A usted, que ha visto tanto, le pido un acto de humildad: que se arrepienta de esa carta. No por mí, ni por María Corina, sino por usted mismo. Porque un hombre como usted no merece quedar asociado a la defensa de una tiranía. La historia, Adolfo, es implacable. Y cuando todo esto pase, cuando Venezuela recupere su libertad —porque la recuperará, se lo aseguro—, el tiempo juzgará a quienes callaron y a quienes hablaron. Usted aún está a tiempo de ponerse del lado de los justos.
En nombre de los presos, de los exiliados, de los que caminan por las trochas, de los que mueren sin atención médica, de los que comen una vez al día, le hablo con respeto y con tristeza. Usted fue símbolo de compasión y coraje. No se convierta ahora en símbolo de confusión. La paz que usted defendió se funda en la verdad, y la verdad de Venezuela hoy es esta: vivimos bajo un régimen que mata. Y cuando un régimen mata, no hay neutralidad posible.
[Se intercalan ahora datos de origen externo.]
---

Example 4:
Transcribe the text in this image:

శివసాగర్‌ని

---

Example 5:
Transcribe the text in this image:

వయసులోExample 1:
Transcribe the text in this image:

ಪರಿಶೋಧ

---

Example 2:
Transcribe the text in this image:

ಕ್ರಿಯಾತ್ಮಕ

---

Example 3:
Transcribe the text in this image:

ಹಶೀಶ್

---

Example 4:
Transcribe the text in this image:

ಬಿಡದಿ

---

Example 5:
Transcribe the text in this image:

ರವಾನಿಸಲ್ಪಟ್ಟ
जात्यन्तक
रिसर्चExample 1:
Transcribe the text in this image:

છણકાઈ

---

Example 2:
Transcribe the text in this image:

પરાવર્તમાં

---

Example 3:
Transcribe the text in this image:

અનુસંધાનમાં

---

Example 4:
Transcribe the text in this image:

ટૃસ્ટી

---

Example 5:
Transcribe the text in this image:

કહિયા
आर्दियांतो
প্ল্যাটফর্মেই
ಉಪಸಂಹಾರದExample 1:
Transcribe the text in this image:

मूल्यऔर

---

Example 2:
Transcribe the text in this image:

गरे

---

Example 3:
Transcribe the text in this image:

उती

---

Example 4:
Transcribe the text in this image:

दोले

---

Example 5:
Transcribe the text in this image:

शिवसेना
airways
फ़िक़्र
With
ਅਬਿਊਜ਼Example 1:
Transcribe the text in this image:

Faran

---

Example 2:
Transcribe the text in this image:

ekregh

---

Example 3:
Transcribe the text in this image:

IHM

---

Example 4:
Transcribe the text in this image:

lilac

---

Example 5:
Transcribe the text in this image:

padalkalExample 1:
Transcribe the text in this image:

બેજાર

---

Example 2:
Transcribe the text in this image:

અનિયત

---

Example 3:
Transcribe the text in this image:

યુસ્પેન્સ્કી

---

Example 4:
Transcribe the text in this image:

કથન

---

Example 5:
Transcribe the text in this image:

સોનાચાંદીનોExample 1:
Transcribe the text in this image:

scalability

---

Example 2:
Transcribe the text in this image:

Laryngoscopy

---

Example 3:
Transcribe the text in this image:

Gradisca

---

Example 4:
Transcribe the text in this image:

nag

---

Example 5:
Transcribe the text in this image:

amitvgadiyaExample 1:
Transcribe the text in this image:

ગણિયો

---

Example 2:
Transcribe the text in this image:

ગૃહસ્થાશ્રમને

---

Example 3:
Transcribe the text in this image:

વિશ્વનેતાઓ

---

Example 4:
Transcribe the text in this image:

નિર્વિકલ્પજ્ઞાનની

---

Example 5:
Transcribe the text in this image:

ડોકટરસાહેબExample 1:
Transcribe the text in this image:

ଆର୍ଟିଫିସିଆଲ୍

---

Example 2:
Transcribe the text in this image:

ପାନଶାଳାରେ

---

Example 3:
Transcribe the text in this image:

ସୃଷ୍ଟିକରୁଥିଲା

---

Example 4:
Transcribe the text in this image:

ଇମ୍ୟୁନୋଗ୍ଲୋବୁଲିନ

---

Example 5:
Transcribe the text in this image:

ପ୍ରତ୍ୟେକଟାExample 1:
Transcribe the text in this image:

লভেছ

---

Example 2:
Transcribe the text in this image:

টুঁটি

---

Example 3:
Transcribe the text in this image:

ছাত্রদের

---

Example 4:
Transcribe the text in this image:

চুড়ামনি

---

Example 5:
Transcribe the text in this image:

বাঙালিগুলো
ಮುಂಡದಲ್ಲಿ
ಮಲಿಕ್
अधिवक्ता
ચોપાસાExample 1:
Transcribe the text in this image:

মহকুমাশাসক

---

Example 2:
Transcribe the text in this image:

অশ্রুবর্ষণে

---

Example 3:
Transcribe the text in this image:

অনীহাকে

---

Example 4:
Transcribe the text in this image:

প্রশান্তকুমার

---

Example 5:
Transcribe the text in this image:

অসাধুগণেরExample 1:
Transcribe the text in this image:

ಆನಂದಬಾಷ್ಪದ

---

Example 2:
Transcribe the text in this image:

Le ruego, Adolfo, que mire más allá de las consignas, que escuche a los jóvenes que huyen, a los abuelos que lloran, a los niños que crecen sin escuela. Que entienda que lo que pedimos no es intervención, sino salvación. Que recuerde que a veces Dios permite que el mundo entero intervenga para salvar a un solo justo. Y que si su fe sigue viva, sabrá que el silencio ante el mal también es pecado.
No hay peor imperio que el del miedo, y ese es el que domina Venezuela. Ayúdenos a romperlo. No con discursos, sino con su arrepentimiento público. Usted tiene una autoridad moral que puede servir para sanar. Pida perdón, Adolfo. No a mí, sino a las víctimas que ofendió sin querer. Hágalo por los niños que mueren en los hospitales sin luz, por los jóvenes que no volverán, por los que cruzan el Darién con los pies sangrantes. Hágalo para honrar al Adolfo de antes, al hombre que un día enfrentó a los tiranos con la fuerza de la verdad.
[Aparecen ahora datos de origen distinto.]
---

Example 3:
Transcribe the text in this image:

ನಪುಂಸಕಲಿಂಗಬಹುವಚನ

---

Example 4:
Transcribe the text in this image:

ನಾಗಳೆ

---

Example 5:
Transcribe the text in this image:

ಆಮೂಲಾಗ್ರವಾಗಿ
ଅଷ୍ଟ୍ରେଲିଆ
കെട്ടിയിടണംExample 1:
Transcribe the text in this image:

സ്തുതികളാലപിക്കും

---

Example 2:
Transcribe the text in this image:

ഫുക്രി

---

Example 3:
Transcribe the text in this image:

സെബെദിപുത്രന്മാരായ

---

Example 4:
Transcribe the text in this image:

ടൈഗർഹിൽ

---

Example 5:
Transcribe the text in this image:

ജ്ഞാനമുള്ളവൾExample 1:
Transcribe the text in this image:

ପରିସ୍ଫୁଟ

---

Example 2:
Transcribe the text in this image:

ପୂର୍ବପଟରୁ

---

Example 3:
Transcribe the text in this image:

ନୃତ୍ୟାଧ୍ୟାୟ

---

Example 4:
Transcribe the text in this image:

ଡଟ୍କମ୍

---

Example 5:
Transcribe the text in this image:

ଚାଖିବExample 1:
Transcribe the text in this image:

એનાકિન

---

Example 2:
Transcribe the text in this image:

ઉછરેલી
Yo no le escribo desde el odio, sino desde la esperanza. Creo que todavía puede rectificar. Y cuando lo haga —porque confío en que lo hará—, sabrá que su palabra tendrá más poder que nunca, porque habrá sido lavada en el dolor de un pueblo que aún cree en la reconciliación.
La historia lo recordará por su lucha, pero también por su humildad si decide mirar de nuevo. Rectificar no es debilidad, es grandeza. Usted lo sabe, porque lo ha vivido. Que no lo engañen quienes usan su nombre para legitimar el oprobio. La verdadera paz no se alcanza callando a los que claman, sino escuchándolos. Y yo le aseguro que en Venezuela hay un clamor que solo un hombre de su estatura moral puede oír.
Dios lo ilumine, Adolfo, para que su último gesto en esta tierra sea el de reconciliarse con la verdad. Porque ningún premio, ninguna medalla, ningún discurso vale más que eso: reconocer el error y ponerse del lado de la justicia.